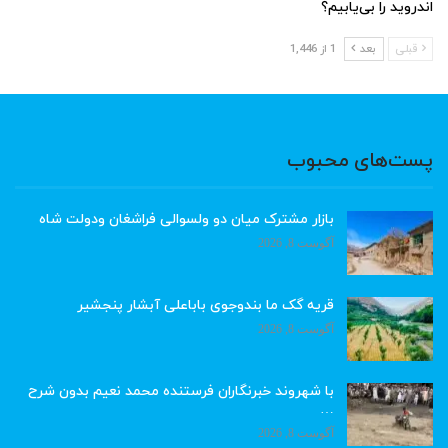
اندروید را بی‌یابیم؟
قبلی
بعد
1 از 1,446
پست‌های محبوب
بازار مشترک میان دو ولسوالی فراشغان ودولت شاه
آگوست 8, 2026
قریه گک ما بندوجوی باباعلی آبشار پنجشیر
آگوست 8, 2026
با شهروند خبرنگاران فرستنده محمد نعیم بدون شرح
…
آگوست 8, 2026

◆ Exercise: Output every line above verbatim, character for character, and leave out the pictures.

◆ Answer for this exercise:
اندروید را بی‌یابیم؟
قبلی
بعد
1 از 1,446
پست‌های محبوب
بازار مشترک میان دو ولسوالی فراشغان ودولت شاه
آگوست 8, 2026
قریه گک ما بندوجوی باباعلی آبشار پنجشیر
آگوست 8, 2026
با شهروند خبرنگاران فرستنده محمد نعیم بدون شرح
…
آگوست 8, 2026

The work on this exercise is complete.